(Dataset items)
···

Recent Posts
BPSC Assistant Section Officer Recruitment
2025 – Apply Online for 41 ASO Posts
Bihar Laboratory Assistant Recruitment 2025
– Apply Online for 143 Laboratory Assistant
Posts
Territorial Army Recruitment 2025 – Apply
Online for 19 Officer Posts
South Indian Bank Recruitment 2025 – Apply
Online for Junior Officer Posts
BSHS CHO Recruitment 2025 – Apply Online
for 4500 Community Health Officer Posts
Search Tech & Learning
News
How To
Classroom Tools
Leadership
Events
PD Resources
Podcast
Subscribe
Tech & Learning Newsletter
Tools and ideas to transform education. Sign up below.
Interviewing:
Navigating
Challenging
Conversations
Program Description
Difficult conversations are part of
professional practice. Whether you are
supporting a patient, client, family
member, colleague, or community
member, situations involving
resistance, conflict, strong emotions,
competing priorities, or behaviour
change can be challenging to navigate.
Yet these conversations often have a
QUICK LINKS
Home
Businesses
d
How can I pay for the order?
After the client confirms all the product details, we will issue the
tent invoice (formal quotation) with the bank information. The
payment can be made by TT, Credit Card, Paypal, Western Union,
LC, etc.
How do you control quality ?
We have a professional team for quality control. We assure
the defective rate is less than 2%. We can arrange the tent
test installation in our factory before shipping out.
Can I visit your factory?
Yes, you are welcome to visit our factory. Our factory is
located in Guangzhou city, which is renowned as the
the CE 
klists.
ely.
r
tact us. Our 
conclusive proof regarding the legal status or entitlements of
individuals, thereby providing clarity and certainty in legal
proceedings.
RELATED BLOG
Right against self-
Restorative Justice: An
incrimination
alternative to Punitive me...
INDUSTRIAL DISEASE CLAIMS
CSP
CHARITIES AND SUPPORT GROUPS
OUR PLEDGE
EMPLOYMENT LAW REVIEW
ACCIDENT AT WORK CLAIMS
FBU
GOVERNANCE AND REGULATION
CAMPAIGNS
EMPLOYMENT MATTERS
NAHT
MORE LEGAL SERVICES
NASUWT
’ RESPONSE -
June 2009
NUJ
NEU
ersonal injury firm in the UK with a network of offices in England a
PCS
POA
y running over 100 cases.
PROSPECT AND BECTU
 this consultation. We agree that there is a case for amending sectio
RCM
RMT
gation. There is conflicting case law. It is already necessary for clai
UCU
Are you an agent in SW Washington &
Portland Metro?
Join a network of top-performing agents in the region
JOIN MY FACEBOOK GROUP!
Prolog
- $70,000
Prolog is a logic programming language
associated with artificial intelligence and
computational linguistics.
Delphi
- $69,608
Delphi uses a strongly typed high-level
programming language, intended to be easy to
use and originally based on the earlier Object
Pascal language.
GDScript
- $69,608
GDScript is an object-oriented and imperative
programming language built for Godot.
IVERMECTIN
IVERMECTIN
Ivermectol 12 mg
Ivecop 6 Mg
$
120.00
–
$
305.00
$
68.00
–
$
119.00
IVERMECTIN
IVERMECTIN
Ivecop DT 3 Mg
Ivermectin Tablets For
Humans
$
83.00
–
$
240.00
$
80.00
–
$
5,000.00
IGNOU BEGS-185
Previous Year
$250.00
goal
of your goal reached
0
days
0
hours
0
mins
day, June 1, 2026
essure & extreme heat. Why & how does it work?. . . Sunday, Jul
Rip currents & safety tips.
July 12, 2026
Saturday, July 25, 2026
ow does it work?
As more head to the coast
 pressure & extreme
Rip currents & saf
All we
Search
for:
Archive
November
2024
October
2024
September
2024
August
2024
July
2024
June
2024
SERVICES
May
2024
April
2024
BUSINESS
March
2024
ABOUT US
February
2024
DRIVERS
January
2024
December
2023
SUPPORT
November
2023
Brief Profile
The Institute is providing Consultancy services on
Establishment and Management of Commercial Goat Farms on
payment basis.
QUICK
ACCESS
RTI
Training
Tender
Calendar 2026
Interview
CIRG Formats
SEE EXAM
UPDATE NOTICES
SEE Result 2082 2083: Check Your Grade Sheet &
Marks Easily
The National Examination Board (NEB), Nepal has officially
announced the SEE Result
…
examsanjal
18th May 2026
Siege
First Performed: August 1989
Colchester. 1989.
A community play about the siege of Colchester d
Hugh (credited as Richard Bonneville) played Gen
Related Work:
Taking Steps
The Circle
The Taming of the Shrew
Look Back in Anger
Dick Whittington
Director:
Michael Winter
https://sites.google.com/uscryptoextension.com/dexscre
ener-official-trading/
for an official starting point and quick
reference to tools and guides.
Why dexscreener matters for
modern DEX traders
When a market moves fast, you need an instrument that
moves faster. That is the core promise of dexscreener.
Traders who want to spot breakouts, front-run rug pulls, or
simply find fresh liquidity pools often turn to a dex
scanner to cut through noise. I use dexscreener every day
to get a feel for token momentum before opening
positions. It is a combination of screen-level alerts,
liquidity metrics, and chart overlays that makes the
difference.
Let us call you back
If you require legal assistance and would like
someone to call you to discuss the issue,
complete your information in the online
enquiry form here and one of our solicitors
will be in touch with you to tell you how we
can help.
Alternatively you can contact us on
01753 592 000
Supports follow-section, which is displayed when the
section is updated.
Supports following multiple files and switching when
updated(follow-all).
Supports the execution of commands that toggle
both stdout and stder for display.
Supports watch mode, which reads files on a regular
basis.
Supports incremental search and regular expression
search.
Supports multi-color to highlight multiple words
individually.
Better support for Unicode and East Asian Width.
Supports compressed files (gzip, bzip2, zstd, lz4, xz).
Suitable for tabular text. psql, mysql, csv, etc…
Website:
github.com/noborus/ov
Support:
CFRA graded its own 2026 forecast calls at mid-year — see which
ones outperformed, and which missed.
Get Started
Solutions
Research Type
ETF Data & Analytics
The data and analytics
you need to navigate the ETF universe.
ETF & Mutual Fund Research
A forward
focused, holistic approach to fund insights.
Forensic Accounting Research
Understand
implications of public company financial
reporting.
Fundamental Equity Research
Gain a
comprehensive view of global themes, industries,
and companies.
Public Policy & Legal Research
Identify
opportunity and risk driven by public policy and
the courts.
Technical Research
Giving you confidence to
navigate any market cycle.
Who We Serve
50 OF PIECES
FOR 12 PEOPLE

···

*WORK REQUEST*: Could you put every line of the records above into a numbered list, skipping any blank lines?

*ANSWER TO THIS PROBLEM*:
1. Recent Posts
2. BPSC Assistant Section Officer Recruitment
3. 2025 – Apply Online for 41 ASO Posts
4. Bihar Laboratory Assistant Recruitment 2025
5. – Apply Online for 143 Laboratory Assistant
6. Posts
7. Territorial Army Recruitment 2025 – Apply
8. Online for 19 Officer Posts
9. South Indian Bank Recruitment 2025 – Apply
10. Online for Junior Officer Posts
11. BSHS CHO Recruitment 2025 – Apply Online
12. for 4500 Community Health Officer Posts
13. Search Tech & Learning
14. News
15. How To
16. Classroom Tools
17. Leadership
18. Events
19. PD Resources
20. Podcast
21. Subscribe
22. Tech & Learning Newsletter
23. Tools and ideas to transform education. Sign up below.
24. Interviewing:
25. Navigating
26. Challenging
27. Conversations
28. Program Description
29. Difficult conversations are part of
30. professional practice. Whether you are
31. supporting a patient, client, family
32. member, colleague, or community
33. member, situations involving
34. resistance, conflict, strong emotions,
35. competing priorities, or behaviour
36. change can be challenging to navigate.
37. Yet these conversations often have a
38. QUICK LINKS
39. Home
40. Businesses
41. d
42. How can I pay for the order?
43. After the client confirms all the product details, we will issue the
44. tent invoice (formal quotation) with the bank information. The
45. payment can be made by TT, Credit Card, Paypal, Western Union,
46. LC, etc.
47. How do you control quality ?
48. We have a professional team for quality control. We assure
49. the defective rate is less than 2%. We can arrange the tent
50. test installation in our factory before shipping out.
51. Can I visit your factory?
52. Yes, you are welcome to visit our factory. Our factory is
53. located in Guangzhou city, which is renowned as the
54. the CE 
55. klists.
56. ely.
57. r
58. tact us. Our 
59. conclusive proof regarding the legal status or entitlements of
60. individuals, thereby providing clarity and certainty in legal
61. proceedings.
62. RELATED BLOG
63. Right against self-
64. Restorative Justice: An
65. incrimination
66. alternative to Punitive me...
67. INDUSTRIAL DISEASE CLAIMS
68. CSP
69. CHARITIES AND SUPPORT GROUPS
70. OUR PLEDGE
71. EMPLOYMENT LAW REVIEW
72. ACCIDENT AT WORK CLAIMS
73. FBU
74. GOVERNANCE AND REGULATION
75. CAMPAIGNS
76. EMPLOYMENT MATTERS
77. NAHT
78. MORE LEGAL SERVICES
79. NASUWT
80. ’ RESPONSE -
81. June 2009
82. NUJ
83. NEU
84. ersonal injury firm in the UK with a network of offices in England a
85. PCS
86. POA
87. y running over 100 cases.
88. PROSPECT AND BECTU
89.  this consultation. We agree that there is a case for amending sectio
90. RCM
91. RMT
92. gation. There is conflicting case law. It is already necessary for clai
93. UCU
94. Are you an agent in SW Washington &
95. Portland Metro?
96. Join a network of top-performing agents in the region
97. JOIN MY FACEBOOK GROUP!
98. Prolog
99. - $70,000
100. Prolog is a logic programming language
101. associated with artificial intelligence and
102. computational linguistics.
103. Delphi
104. - $69,608
105. Delphi uses a strongly typed high-level
106. programming language, intended to be easy to
107. use and originally based on the earlier Object
108. Pascal language.
109. GDScript
110. - $69,608
111. GDScript is an object-oriented and imperative
112. programming language built for Godot.
113. IVERMECTIN
114. IVERMECTIN
115. Ivermectol 12 mg
116. Ivecop 6 Mg
117. $
118. 120.00
119. –
120. $
121. 305.00
122. $
123. 68.00
124. –
125. $
126. 119.00
127. IVERMECTIN
128. IVERMECTIN
129. Ivecop DT 3 Mg
130. Ivermectin Tablets For
131. Humans
132. $
133. 83.00
134. –
135. $
136. 240.00
137. $
138. 80.00
139. –
140. $
141. 5,000.00
142. IGNOU BEGS-185
143. Previous Year
144. $250.00
145. goal
146. of your goal reached
147. 0
148. days
149. 0
150. hours
151. 0
152. mins
153. day, June 1, 2026
154. essure & extreme heat. Why & how does it work?. . . Sunday, Jul
155. Rip currents & safety tips.
156. July 12, 2026
157. Saturday, July 25, 2026
158. ow does it work?
159. As more head to the coast
160.  pressure & extreme
161. Rip currents & saf
162. All we
163. Search
164. for:
165. Archive
166. November
167. 2024
168. October
169. 2024
170. September
171. 2024
172. August
173. 2024
174. July
175. 2024
176. June
177. 2024
178. SERVICES
179. May
180. 2024
181. April
182. 2024
183. BUSINESS
184. March
185. 2024
186. ABOUT US
187. February
188. 2024
189. DRIVERS
190. January
191. 2024
192. December
193. 2023
194. SUPPORT
195. November
196. 2023
197. Brief Profile
198. The Institute is providing Consultancy services on
199. Establishment and Management of Commercial Goat Farms on
200. payment basis.
201. QUICK
202. ACCESS
203. RTI
204. Training
205. Tender
206. Calendar 2026
207. Interview
208. CIRG Formats
209. SEE EXAM
210. UPDATE NOTICES
211. SEE Result 2082 2083: Check Your Grade Sheet &
212. Marks Easily
213. The National Examination Board (NEB), Nepal has officially
214. announced the SEE Result
215. …
216. examsanjal
217. 18th May 2026
218. Siege
219. First Performed: August 1989
220. Colchester. 1989.
221. A community play about the siege of Colchester d
222. Hugh (credited as Richard Bonneville) played Gen
223. Related Work:
224. Taking Steps
225. The Circle
226. The Taming of the Shrew
227. Look Back in Anger
228. Dick Whittington
229. Director:
230. Michael Winter
231. https://sites.google.com/uscryptoextension.com/dexscre
232. ener-official-trading/
233. for an official starting point and quick
234. reference to tools and guides.
235. Why dexscreener matters for
236. modern DEX traders
237. When a market moves fast, you need an instrument that
238. moves faster. That is the core promise of dexscreener.
239. Traders who want to spot breakouts, front-run rug pulls, or
240. simply find fresh liquidity pools often turn to a dex
241. scanner to cut through noise. I use dexscreener every day
242. to get a feel for token momentum before opening
243. positions. It is a combination of screen-level alerts,
244. liquidity metrics, and chart overlays that makes the
245. difference.
246. Let us call you back
247. If you require legal assistance and would like
248. someone to call you to discuss the issue,
249. complete your information in the online
250. enquiry form here and one of our solicitors
251. will be in touch with you to tell you how we
252. can help.
253. Alternatively you can contact us on
254. 01753 592 000
255. Supports follow-section, which is displayed when the
256. section is updated.
257. Supports following multiple files and switching when
258. updated(follow-all).
259. Supports the execution of commands that toggle
260. both stdout and stder for display.
261. Supports watch mode, which reads files on a regular
262. basis.
263. Supports incremental search and regular expression
264. search.
265. Supports multi-color to highlight multiple words
266. individually.
267. Better support for Unicode and East Asian Width.
268. Supports compressed files (gzip, bzip2, zstd, lz4, xz).
269. Suitable for tabular text. psql, mysql, csv, etc…
270. Website:
271. github.com/noborus/ov
272. Support:
273. CFRA graded its own 2026 forecast calls at mid-year — see which
274. ones outperformed, and which missed.
275. Get Started
276. Solutions
277. Research Type
278. ETF Data & Analytics
279. The data and analytics
280. you need to navigate the ETF universe.
281. ETF & Mutual Fund Research
282. A forward
283. focused, holistic approach to fund insights.
284. Forensic Accounting Research
285. Understand
286. implications of public company financial
287. reporting.
288. Fundamental Equity Research
289. Gain a
290. comprehensive view of global themes, industries,
291. and companies.
292. Public Policy & Legal Research
293. Identify
294. opportunity and risk driven by public policy and
295. the courts.
296. Technical Research
297. Giving you confidence to
298. navigate any market cycle.
299. Who We Serve
300. 50 OF PIECES
301. FOR 12 PEOPLE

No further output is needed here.